The part of Paul Ryan’s budget that’s going to get the most attention is his proposal to privatize and voucherize Medicare. But the part that worries me the most is his effort to slash Medicaid, with no real theory as to how to make up the cuts.
Ryan’s op-ed introducing his budget lists Medicaid under “welfare reform,” reflecting the widespread belief that Medicaid is a program for the poor. That belief is wrong, or at least incomplete. A full two-thirds of Medicaid’s spending goes to seniors and people with disabilities — even though seniors and the disabled are only a quarter of Medicaid’s members. Sharply cutting Medicaid means sharply cutting their benefits, as that’s where the bulk of Medicaid’s money goes. This is not just about the free health care given to some hypothetical class of undeserving and unemployed Medicaid queens.

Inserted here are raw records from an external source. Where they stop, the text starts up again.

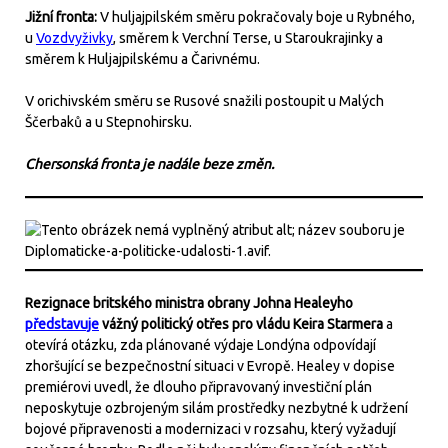
Jižní fronta:
V huljajpilském směru pokračovaly boje u Rybného,
u
Vozdvyživky
, směrem k Verchní Terse, u Staroukrajinky a
směrem k Huljajpilskému a Čarivnému.
V orichivském směru se Rusové snažili postoupit u Malých
Ščerbaků a u Stepnohirsku.
Chersonská fronta je nadále beze změn.
Rezignace britského ministra obrany Johna Healeyho
představuje
vážný politický otřes pro vládu Keira Starmera
a
otevírá otázku, zda plánované výdaje Londýna odpovídají
zhoršující se bezpečnostní situaci v Evropě. Healey v dopise
premiérovi uvedl, že dlouho připravovaný investiční plán
neposkytuje ozbrojeným silám prostředky nezbytné k udržení
bojové připravenosti a modernizaci v rozsahu, který vyžadují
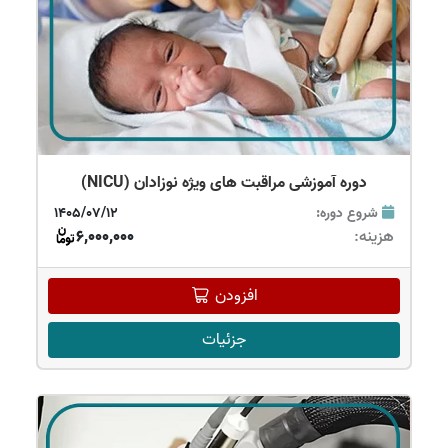
دوره آموزشی مراقبت های ویژه نوزادان (NICU)
شروع دوره:
1405/07/12
هزینه:
6,000,000
افزودن
جزئیات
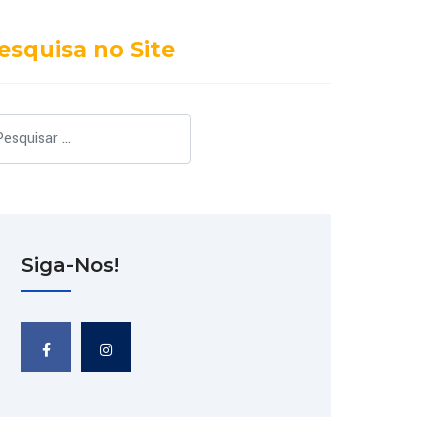
esquisa no Site
squisar
Siga-Nos!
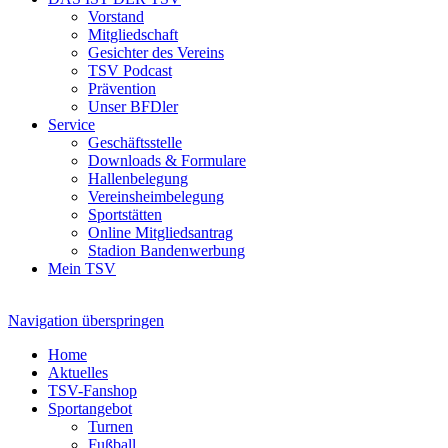
Vorstand
Mitgliedschaft
Gesichter des Vereins
TSV Podcast
Prävention
Unser BFDler
Service
Geschäftsstelle
Downloads & Formulare
Hallenbelegung
Vereinsheimbelegung
Sportstätten
Online Mitgliedsantrag
Stadion Bandenwerbung
Mein TSV
Navigation überspringen
Home
Aktuelles
TSV-Fanshop
Sportangebot
Turnen
Fußball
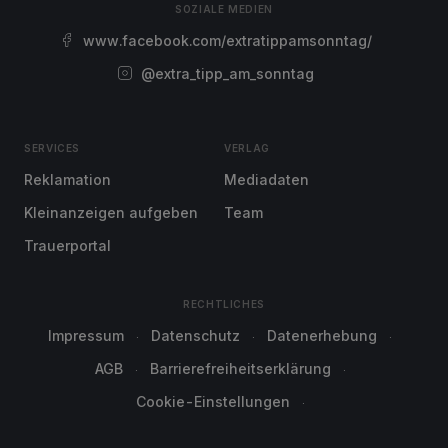
SOZIALE MEDIEN
www.facebook.com/extratippamsonntag/
@extra_tipp_am_sonntag
SERVICES
VERLAG
Reklamation
Mediadaten
Kleinanzeigen aufgeben
Team
Trauerportal
RECHTLICHES
Impressum
Datenschutz
Datenerhebung
AGB
Barrierefreiheitserklärung
Cookie-Einstellungen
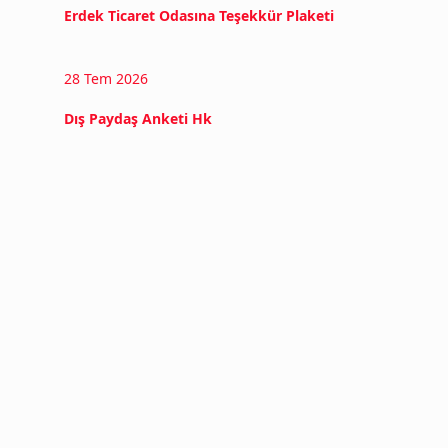
Erdek Ticaret Odasına Teşekkür Plaketi
28 Tem 2026
Dış Paydaş Anketi Hk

But perhaps cutting it wouldn’t be so bad if there were a lot of waste in Medicaid. But there isn’t. Medicaid is cheap. Arguably too cheap. Its reimbursements are so low many doctors won’t accept Medicaid patients. Its costs grew less quickly than those of private insurance over the past decade, and at this point, a Medicaid plan is about 20 percent cheaper than an equivalent private-insurance plan. As it happens, I don’t think Medicaid is a great program, and I’d be perfectly happy to see it moved onto the exchanges once health-care reform is up and running. But the reason that’s unlikely to happen isn’t ideology. It’s money. Giving Medicaid members private insurance would cost many billions of dollars.

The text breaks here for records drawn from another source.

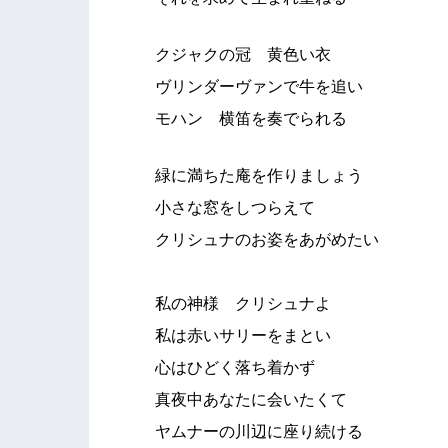
クジャクの冠 黄色い衣
ヴリンダーヴァンで牛を追い
モハン 横笛を奏でられる
緑に満ちた庵を作りましょう
小さな窓をしつらえて
クリシュナのお姿をあがめたい
私の神様 クリシュナよ
私は赤いサリーをまとい
心はひどく落ち着かず
真夜中あなたに会いたくて
ヤムナーの川辺に座り続ける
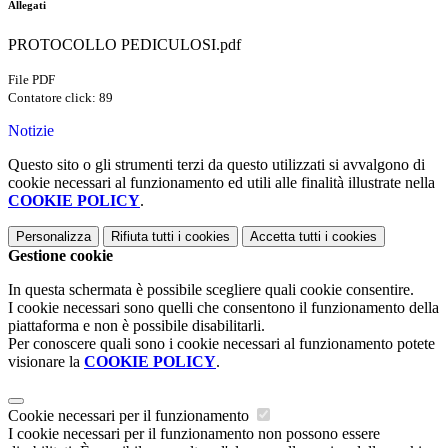
Allegati
PROTOCOLLO PEDICULOSI.pdf
File PDF
Contatore click: 89
Notizie
Questo sito o gli strumenti terzi da questo utilizzati si avvalgono di
cookie necessari al funzionamento ed utili alle finalità illustrate nella
COOKIE POLICY
.
Personalizza
Rifiuta tutti
i cookies
Accetta tutti
i cookies
Gestione cookie
In questa schermata è possibile scegliere quali cookie consentire.
I cookie necessari sono quelli che consentono il funzionamento della
piattaforma e non è possibile disabilitarli.
Per conoscere quali sono i cookie necessari al funzionamento potete
visionare la
COOKIE POLICY
.
Cookie necessari per il funzionamento
I cookie necessari per il funzionamento non possono essere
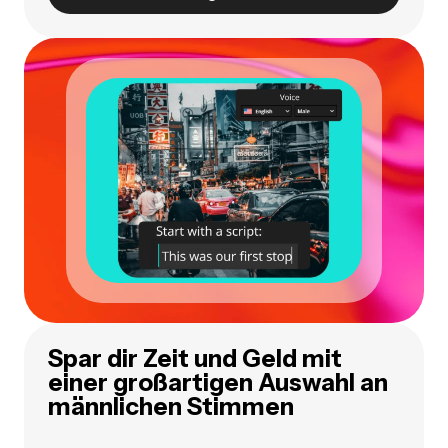
Spar dir Zeit und Geld mit
einer großartigen Auswahl an
männlichen Stimmen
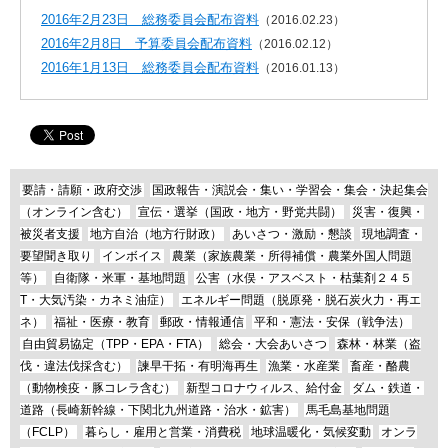
2016年2月23日 総務委員会配布資料
（2016.02.23）
2016年2月8日 予算委員会配布資料
（2016.02.12）
2016年1月13日 総務委員会配布資料
（2016.01.13）
要請・請願・政府交渉
国政報告・演説会・集い・学習会・集会・決起集会
（オンライン含む）
宣伝・選挙（国政・地方・野党共闘）
災害・復興・
被災者支援
地方自治（地方行財政）
あいさつ・激励・懇談
現地調査・
要望聞き取り
インボイス
農業（家族農業・所得補償・農業外国人問題
等）
自衛隊・米軍・基地問題
公害（水俣・アスベスト・枯葉剤２４５
T・大気汚染・カネミ油症）
エネルギー問題（脱原発・脱石炭火力・再エ
ネ）
福祉・医療・教育
郵政・情報通信
平和・憲法・安保（戦争法）
自由貿易協定（TPP・EPA・FTA）
総会・大会あいさつ
森林・林業（盗
伐・違法伐採含む）
諫早干拓・有明海再生
漁業・水産業
畜産・酪農
（動物検疫・豚コレラ含む）
新型コロナウィルス、給付金
ダム・鉄道・
道路（長崎新幹線・下関北九州道路・治水・鉱害）
馬毛島基地問題
（FCLP）
暮らし・雇用と営業・消費税
地球温暖化・気候変動
オンラ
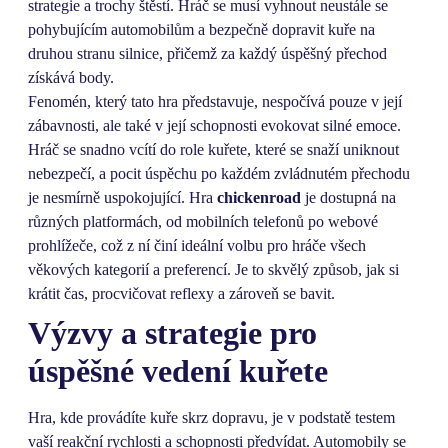
strategie a trochy štěstí. Hráč se musí vyhnout neustále se
pohybujícím automobilům a bezpečně dopravit kuře na
druhou stranu silnice, přičemž za každý úspěšný přechod
získává body.
Fenomén, který tato hra představuje, nespočívá pouze v její
zábavnosti, ale také v její schopnosti evokovat silné emoce.
Hráč se snadno vcítí do role kuřete, které se snaží uniknout
nebezpečí, a pocit úspěchu po každém zvládnutém přechodu
je nesmírně uspokojující. Hra
chickenroad
je dostupná na
různých platformách, od mobilních telefonů po webové
prohlížeče, což z ní činí ideální volbu pro hráče všech
věkových kategorií a preferencí. Je to skvělý způsob, jak si
krátit čas, procvičovat reflexy a zároveň se bavit.
Výzvy a strategie pro
úspěšné vedení kuřete
Hra, kde provádíte kuře skrz dopravu, je v podstatě testem
vaší reakční rychlosti a schopnosti předvídat. Automobily se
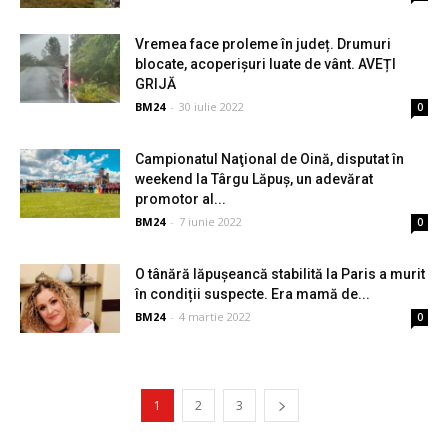
Vremea face proleme în județ. Drumuri
blocate, acoperișuri luate de vânt. AVEȚI
GRIJĂ
BM24
-
30 iulie 2022
0
Campionatul Naţional de Oină, disputat în
weekend la Târgu Lăpuş, un adevărat
promotor al...
BM24
-
7 iunie 2022
0
O tânără lăpușeancă stabilită la Paris a murit
în condiții suspecte. Era mamă de...
BM24
-
4 martie 2022
0
1
2
3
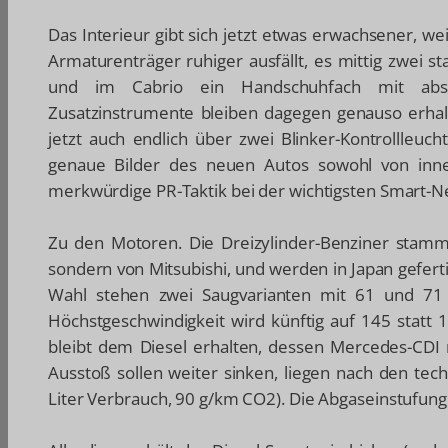
Das Interieur gibt sich jetzt etwas erwachsener, 
Armaturenträger ruhiger ausfällt, es mittig zwei s
und im Cabrio ein Handschuhfach mit absch
Zusatzinstrumente bleiben dagegen genauso erhalt
jetzt auch endlich über zwei Blinker-Kontrollleuc
genaue Bilder des neuen Autos sowohl von inne
merkwürdige PR-Taktik bei der wichtigsten Smart-Ne
Zu den Motoren. Die Dreizylinder-Benziner stam
sondern von Mitsubishi, und werden in Japan geferti
Wahl stehen zwei Saugvarianten mit 61 und 71 
Höchstgeschwindigkeit wird künftig auf 145 statt 
bleibt dem Diesel erhalten, dessen Mercedes-CDI 
Ausstoß sollen weiter sinken, liegen nach den tec
Liter Verbrauch, 90 g/km CO2). Die Abgaseinstufung 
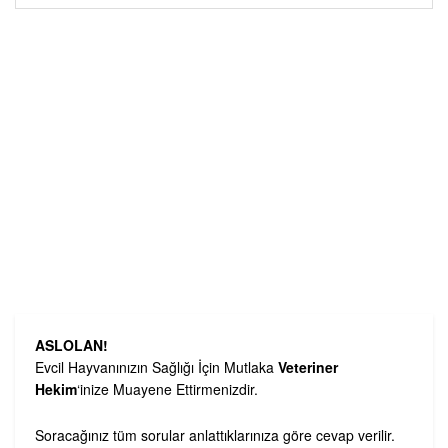
ASLOLAN!
Evcil Hayvanınızın Sağlığı İçin Mutlaka
Veteriner
Hekim
‘inize Muayene Ettirmenizdir.
Soracağınız tüm sorular anlattıklarınıza göre cevap verilir.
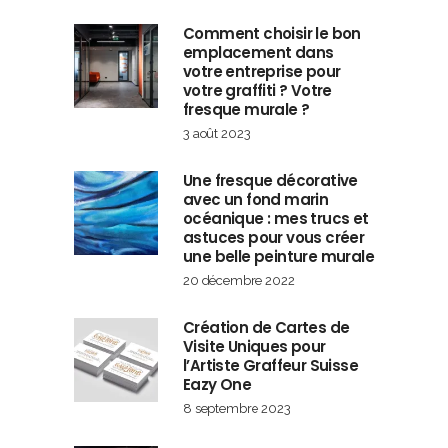
Comment choisir le bon
emplacement dans
votre entreprise pour
votre graffiti ? Votre
fresque murale ?
3 août 2023
Une fresque décorative
avec un fond marin
océanique : mes trucs et
astuces pour vous créer
une belle peinture murale
20 décembre 2022
Création de Cartes de
Visite Uniques pour
l’Artiste Graffeur Suisse
Eazy One
8 septembre 2023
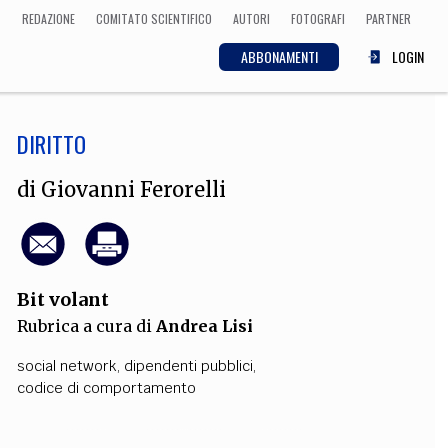
REDAZIONE
COMITATO SCIENTIFICO
AUTORI
FOTOGRAFI
PARTNER
ABBONAMENTI
LOGIN
DIRITTO
SCIENZA
ECONOMIA
Matematica, Fisica,
di
Giovanni Ferorelli
Biologia, Cifrematica,
Medicina
Bit volant
CULTURA
Rubrica a cura di
Andrea Lisi
 Cinema, Musica,
Letteratura
social network
,
dipendenti pubblici
,
codice di comportamento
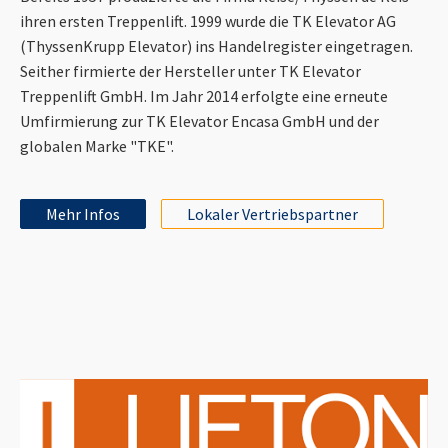
ihren ersten Treppenlift. 1999 wurde die TK Elevator AG
(ThyssenKrupp Elevator) ins Handelregister eingetragen.
Seither firmierte der Hersteller unter TK Elevator
Treppenlift GmbH. Im Jahr 2014 erfolgte eine erneute
Umfirmierung zur TK Elevator Encasa GmbH und der
globalen Marke "TKE".
Mehr Infos
Lokaler Vertriebspartner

That’s why it’s well understood that converting Medicaid into block grants means cutting people off from using it, or limiting what they can use it for. You can see CBO director Doug Elmendorf say exactly the same thing here. There’s just not another way to cut costs in the program. You can, of course, work to cut costs outside of the program, either by helping people avoid becoming disabled or making it cheaper to treat patients once they become disabled or sick, but those sorts of health-system reforms are beyond the ambitions of Ryan’s budget.

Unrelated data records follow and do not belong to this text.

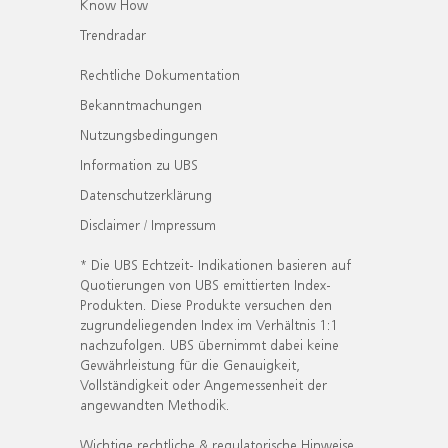
Know How
Trendradar
Rechtliche Dokumentation
Bekanntmachungen
Nutzungsbedingungen
Information zu UBS
Datenschutzerklärung
Disclaimer / Impressum
* Die UBS Echtzeit- Indikationen basieren auf
Quotierungen von UBS emittierten Index-
Produkten. Diese Produkte versuchen den
zugrundeliegenden Index im Verhältnis 1:1
nachzufolgen. UBS übernimmt dabei keine
Gewährleistung für die Genauigkeit,
Vollständigkeit oder Angemessenheit der
angewandten Methodik.
Wichtige rechtliche & regulatorische Hinweise.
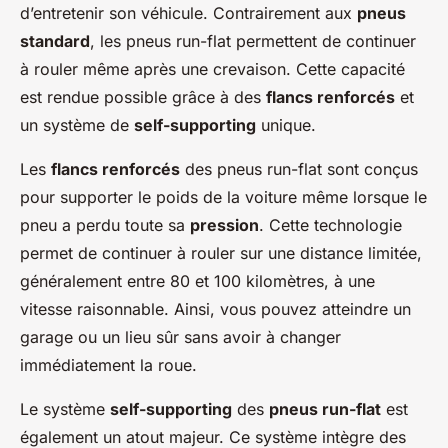
d’entretenir son véhicule. Contrairement aux
pneus
standard
, les pneus run-flat permettent de continuer
à rouler même après une crevaison. Cette capacité
est rendue possible grâce à des
flancs renforcés
et
un système de
self-supporting
unique.
Les
flancs renforcés
des pneus run-flat sont conçus
pour supporter le poids de la voiture même lorsque le
pneu a perdu toute sa
pression
. Cette technologie
permet de continuer à rouler sur une distance limitée,
généralement entre 80 et 100 kilomètres, à une
vitesse raisonnable. Ainsi, vous pouvez atteindre un
garage ou un lieu sûr sans avoir à changer
immédiatement la roue.
Le système
self-supporting
des
pneus run-flat
est
également un atout majeur. Ce système intègre des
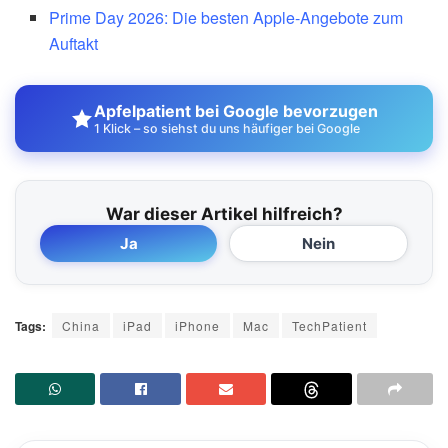
Prime Day 2026: Die besten Apple-Angebote zum
Auftakt
Apfelpatient bei Google bevorzugen
1 Klick – so siehst du uns häufiger bei Google
War dieser Artikel hilfreich?
Ja
Nein
Tags:
China
iPad
iPhone
Mac
TechPatient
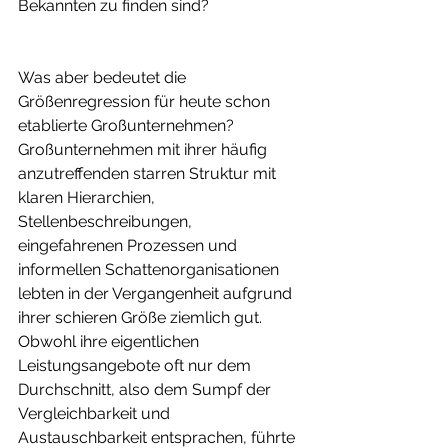
Bekannten zu finden sind?
Was aber bedeutet die 
Größenregression für heute schon 
etablierte Großunternehmen? 
Großunternehmen mit ihrer häufig 
anzutreffenden starren Struktur mit 
klaren Hierarchien, 
Stellenbeschreibungen, 
eingefahrenen Prozessen und 
informellen Schattenorganisationen 
lebten in der Vergangenheit aufgrund 
ihrer schieren Größe ziemlich gut. 
Obwohl ihre eigentlichen 
Leistungsangebote oft nur dem 
Durchschnitt, also dem Sumpf der 
Vergleichbarkeit und 
Austauschbarkeit entsprachen, führte 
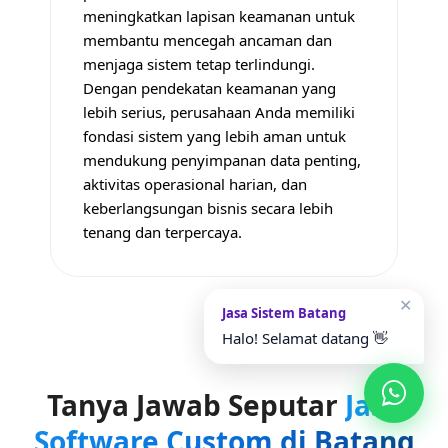
meningkatkan lapisan keamanan untuk
membantu mencegah ancaman dan
menjaga sistem tetap terlindungi.
Dengan pendekatan keamanan yang
lebih serius, perusahaan Anda memiliki
fondasi sistem yang lebih aman untuk
mendukung penyimpanan data penting,
aktivitas operasional harian, dan
keberlangsungan bisnis secara lebih
tenang dan terpercaya.
✕
Jasa Sistem Batang
Halo! Selamat datang 👋
Tanya Jawab Seputar
Jasa
Software Custom di Batang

To get around some of this, Ryan’s op-ed talks about state flexibility, with the implication being that states have some secret Medicaid policies they’ve been dying to try but that the federal government simply hasn’t let them attempt. But the truth is there’s been a tremendous amount of experimentation in Medicaid over recent decades. Indiana converted its Medicaid program into health savings accounts. Tennessee based its program around managed care. Massachusetts folded its Medicaid money into Mitt Romney’s health-care reforms. Oregon tried to rank treatments by value. Some of these reforms have worked well and some haven’t worked at all, but none have solved the basic problem that covering the sick and disabled costs money, and you can’t get around that by trying to redesign their insurance packages. For that reason, block-granting Medicaid ultimately means cutting health-care coverage to the poor, the elderly and the disabled, even as it doesn’t actually address the factors driving costs throughout the health-care system.